Some do it without thinking. Some do it only after a great deal of thought. Some do it to be included, or excluded, depending upon their need at the time. There are those who are cutting because they have been through so much, and have said so little, that they can only communicate through a blade to their skin. It’s nasty stuff and not understood by too many people. It is not a behavior you would associate with twelve year old girls. They should be worrying about using make-up for the first time, boys, music, boys, My Space, clothes, and boys, not how to gain some momentary relief from overwhelming emotions by cutting themselves.
These girls are not really too hard to spot. There telltale signals, but more often than not, you can just tell. Even without the clues there is just “something” you can notice. A look, a hollowness in their faces, an emptiness behind their eyes, how they carry themselves, a pleading look that says, “Pay attention to me. Look at me. Figure this out . Give me some help. Save me.”
This morning, one of my cutters, comes in to tell me she has “slipped up”. She raises her left shirt sleeve (she is right handed) and shows me about 30 or 40 parallel cuts on her upper shoulder and arm. They are fresh.
“When did you do that?” I ask it in a very calm, non-judgmental voice.
“Last night”, she says with her head lowered enough for her long blonde hair to cover her face.
“OK, so what happened?”
She is not the least bit reluctant to tell me. It is tedious and uncomortable story, but she does flinch from the truth of her life. I listen quietly to the story, for that is all I can do. I wait in silence for a moment. When she is finished, I begin to ask some questions, not about her, but about the girls she told this morning. I help her to assess their responses and lead her to the conclusion that she did nothing wrong, that her only mistake was trusting them to honor her feelings. Then, she makes the connection between the mean girls at school and her mom and step-father. There is no epiphany. There is no change in her demeanor or mine. She just knows. All of sudden, she just knows. She knows that she must learn how to handle all of the heartache and pain and emotional violations she has been dealt. She knows that she must stop cutting herself and do something else, but she is not sure what. She knows that she must be more discerning with her feelings, her emotions, her honesty. And she also knows she is more scared than ever. She has a very long way to go. I am honest with her and tell her what other things can happen if she does not learn to cope in a healthy way with herself. I show her pictures of extreme examples of self-mutilation. I do so purely for the shock value and it works, to some degree. I ask her to picture herself as a physically scarred young woman trying to go on dates and develop relationships while trying to keep the scars hidden. I ask her imagine how she might explain such scars to her children if she ever managed to get married and have any. The point is made. She is quiet, thoughtful, still frightened. I write her a pass to her computer class. I encourage her one last time to think about what she is doing. She gives me permission to call her mom. I will do so, but I can predict the results. She gathers her things and heads out.

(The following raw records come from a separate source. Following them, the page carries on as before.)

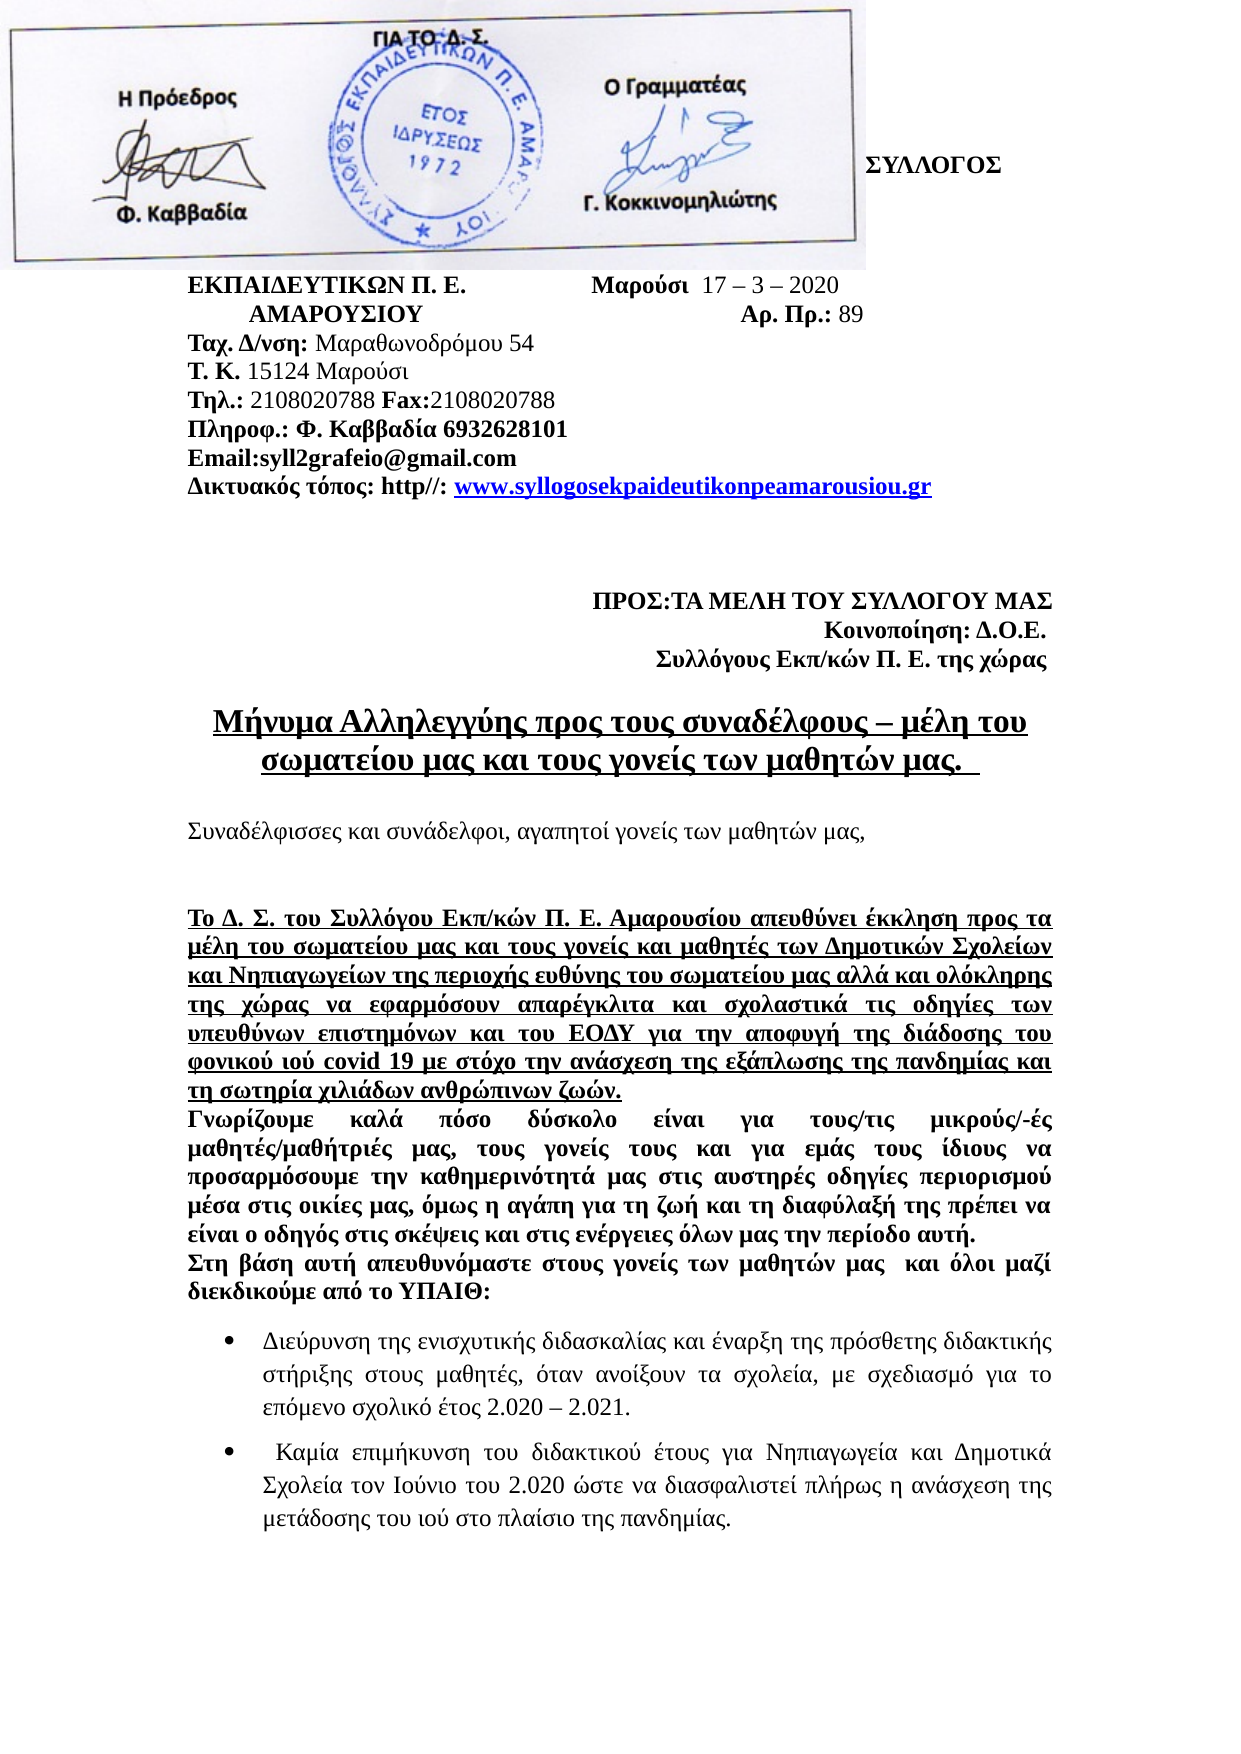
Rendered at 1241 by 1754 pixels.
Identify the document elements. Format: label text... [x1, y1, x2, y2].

text Το Δ. Σ. του Συλλόγου Εκπ/κών Π. Ε. Αμαρουσίου απευθύνει έκκληση προς τα [187, 903, 1053, 928]
text Email:syll2grafeio@gmail.com [187, 443, 1053, 471]
text μέλη του σωματείου μας και τους γονείς και μαθητές των Δημοτικών Σχολείων [187, 929, 1053, 956]
text υπευθύνων επιστημόνων και του ΕΟΔΥ για την αποφυγή της διάδοσης του [187, 1015, 1053, 1043]
text και Νηπιαγωγείων της περιοχής ευθύνης του σωματείου μας αλλά και ολόκληρης της χώρας να εφαρμόσουν απαρέγκλιτα και σχολαστικά τις οδηγίες των [187, 957, 1053, 1014]
text Γνωρίζουμε καλά πόσο δύσκολο είναι για τους/τις μικρούς/-ές μαθητές/μαθήτριές μας, τους γονείς τους και για εμάς τους ίδιους να προσαρμόσουμε την καθημερινότητά μας στις αυστηρές οδηγίες περιορισμού μέσα στις οικίες μας, όμως η αγάπη για τη ζωή και τη διαφύλαξή της πρέπει να είναι ο οδηγός στις σκέψεις και στις ενέργειες όλων μας την περίοδο αυτή. [187, 1104, 1053, 1248]
picture [0, 0, 866, 270]
text Συναδέλφισσες και συνάδελφοι, αγαπητοί γονείς των μαθητών μας, [187, 816, 1053, 845]
list Διεύρυνση της ενισχυτικής διδασκαλίας και έναρξη της πρόσθετης διδακτικής στήριξης στους μαθητές, όταν ανοίξουν τα σχολεία, με σχεδιασμό για το επόμενο σχολικό έτος 2.020 – 2.021. [225, 1326, 1053, 1421]
text Ταχ. Δ/νση: Μαραθωνοδρόμου 54 [187, 328, 1053, 356]
text ΑΜΑΡΟΥΣΙΟΥ Αρ. Πρ.: 89 [187, 299, 1053, 328]
text φονικού ιού covid 19 με στόχο την ανάσχεση της εξάπλωσης της πανδημίας και τη σωτηρία χιλιάδων ανθρώπινων ζωών. [187, 1044, 1053, 1104]
text Δικτυακός τόπος: http//: www.syllogosekpaideutikonpeamarousiou.gr [187, 471, 1053, 500]
text Πληροφ.: Φ. Καββαδία 6932628101 [187, 414, 1053, 443]
text ΣΥΛΛΟΓΟΣ ΕΚΠΑΙΔΕΥΤΙΚΩΝ Π. Ε. Μαρούσι 17 – 3 – 2020 [187, 150, 1053, 299]
text Τ. Κ. 15124 Μαρούσι [187, 356, 1053, 385]
text Τηλ.: 2108020788 Fax:2108020788 [187, 385, 1053, 414]
text Συλλόγους Εκπ/κών Π. Ε. της χώρας [187, 644, 1053, 673]
text Μήνυμα Αλληλεγγύης προς τους συναδέλφους – μέλη του σωματείου μας και τους γονείς των μαθητών μας. [187, 701, 1053, 778]
text ΠΡΟΣ:ΤΑ ΜΕΛΗ ΤΟΥ ΣΥΛΛΟΓΟΥ ΜΑΣ [187, 586, 1053, 615]
text Στη βάση αυτή απευθυνόμαστε στους γονείς των μαθητών μας και όλοι μαζί διεκδικούμε από το ΥΠΑΙΘ: [187, 1248, 1053, 1305]
text Κοινοποίηση: Δ.Ο.Ε. [187, 615, 1053, 644]
list Καμία επιμήκυνση του διδακτικού έτους για Νηπιαγωγεία και Δημοτικά Σχολεία τον Ιούνιο του 2.020 ώστε να διασφαλιστεί πλήρως η ανάσχεση της μετάδοσης του ιού στο πλαίσιο της πανδημίας. [225, 1437, 1053, 1532]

I have the same discussion several times a week with different students about healthy alternatives, building a support system of people you can trust, of taking care of yourself and setting goals.

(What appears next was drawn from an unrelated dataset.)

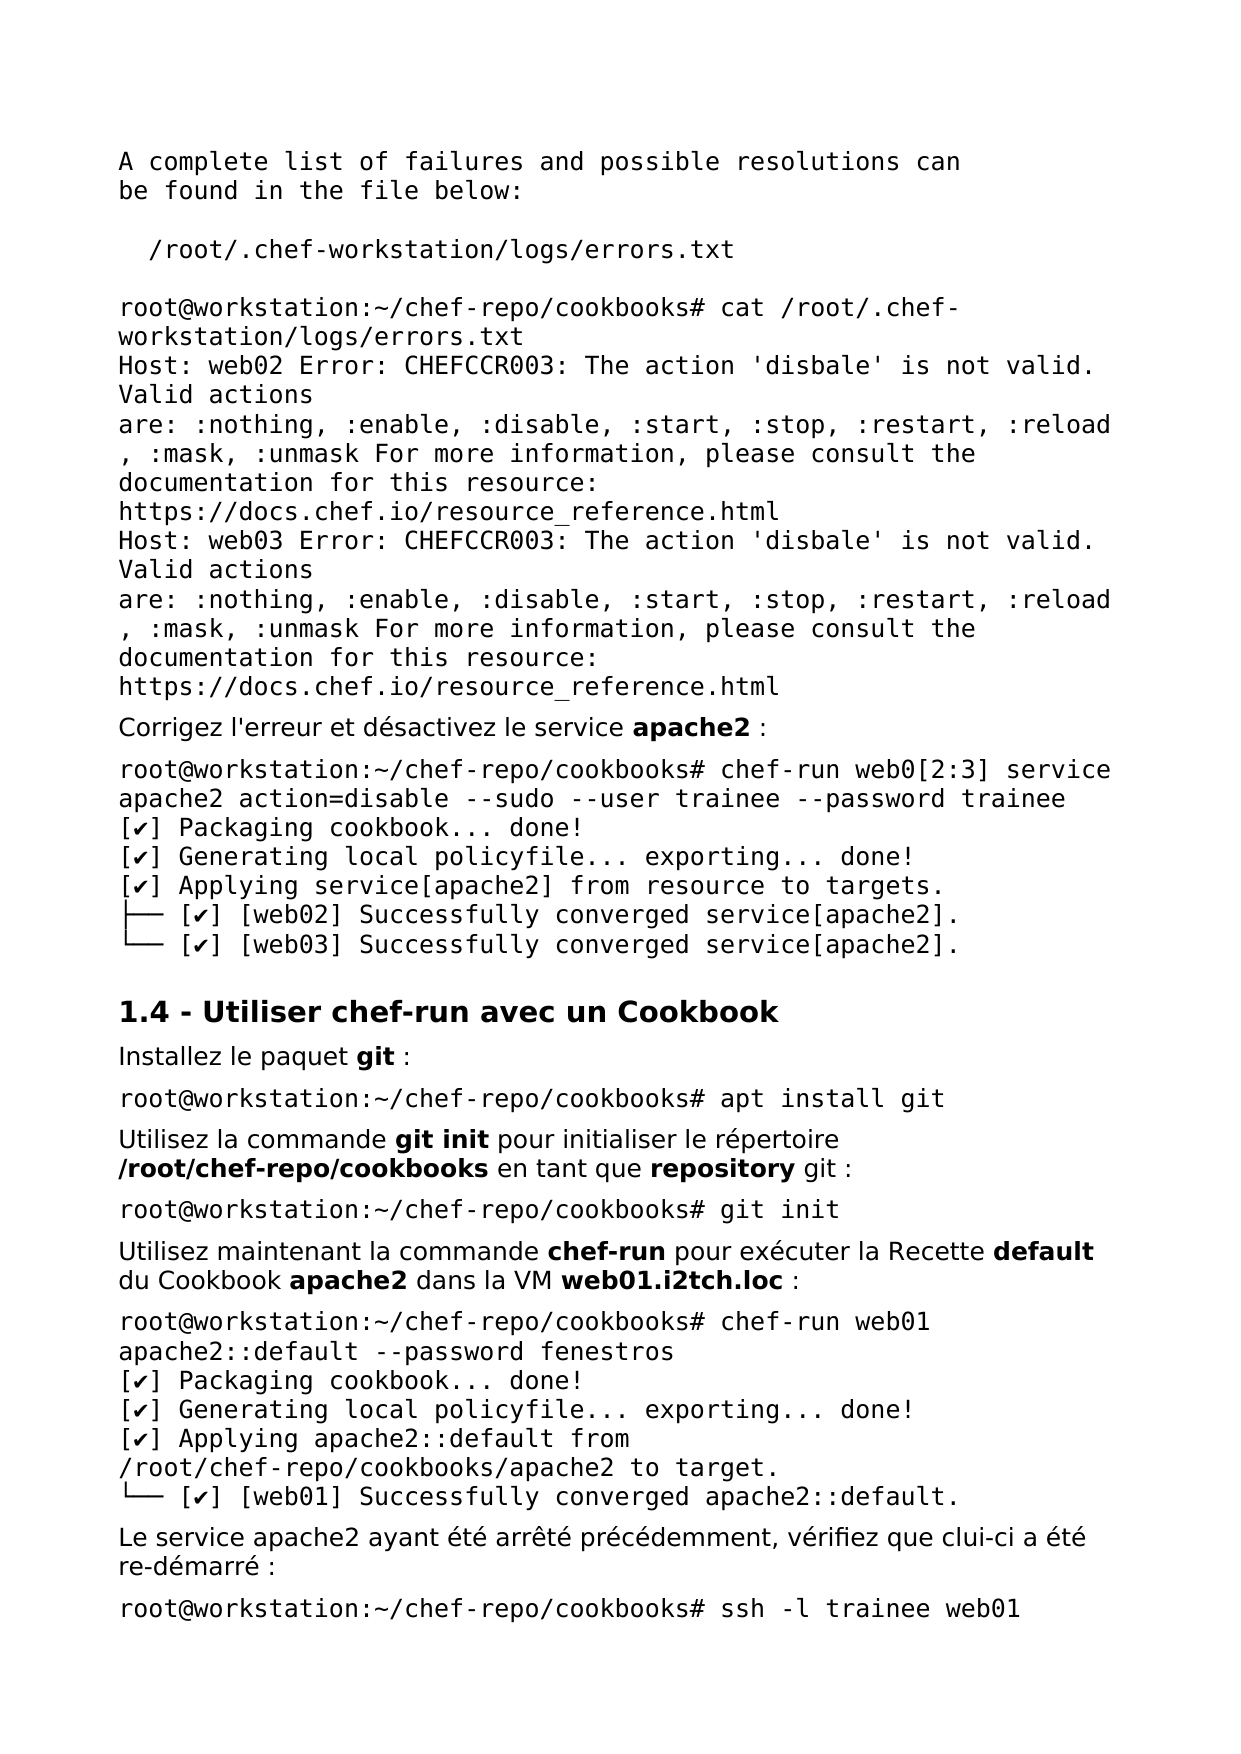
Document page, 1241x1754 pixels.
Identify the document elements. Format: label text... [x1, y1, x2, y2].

The most frustrating thing about dealing with such students is that I know what will work, but is impossible to make it happen. It would take changing the hearts of parents who are simply fixated on their own personal pleasure, parents who have always had one and only one agenda: to make sure they have what they want and have to take as little responsibility as possible. These are mothers and fathers who live in a fantasy land where winning the lottery is just a matter of time and there will always be someone else who will be responsible and take care of them. These are parents who have no relationship to their children, who see them as a nuisance, who may give lip service to things live love and discipline and direction but do not have a clue what any of that means in the real world…and they are not the least bit interested in expending any energy to learn about it. These are the parents that accept their children’s explanation that “the damn cat scratched me”. Right. The cat managed to scratch her thirty four times with all the scratches perfectly parallel to one another and exactly the same length. OK. These are also the parents who refuse to allow us to do any kind of mental health screening of their child. The excuse is usually along the lines of “We handle our own problems” or “We just don’t like people knowin’ our business.” Those are euphemisms for masking the honest truth that they probably have too much to hide and too little desire to change any behaviors that might be contributing to the problems or they are afraid someone will put them in jail.
So, I end up doing what I can. I listen. I suggest. I console. I confront. And…I hope. I hope that sometime, somehow, somewhere along the way these kids will realize what they are doing and develop the skills to cope another way and they will perhaps some years down the road remember a day they sat in my office and were given permission to cry and hurt and be angry, a day when they were also, for those few moments, accepted, approved of and safe…even from themselves.
What I believe is simple..”More often than not, the most powerful thing you will ever do for another person in pain is to just be there.”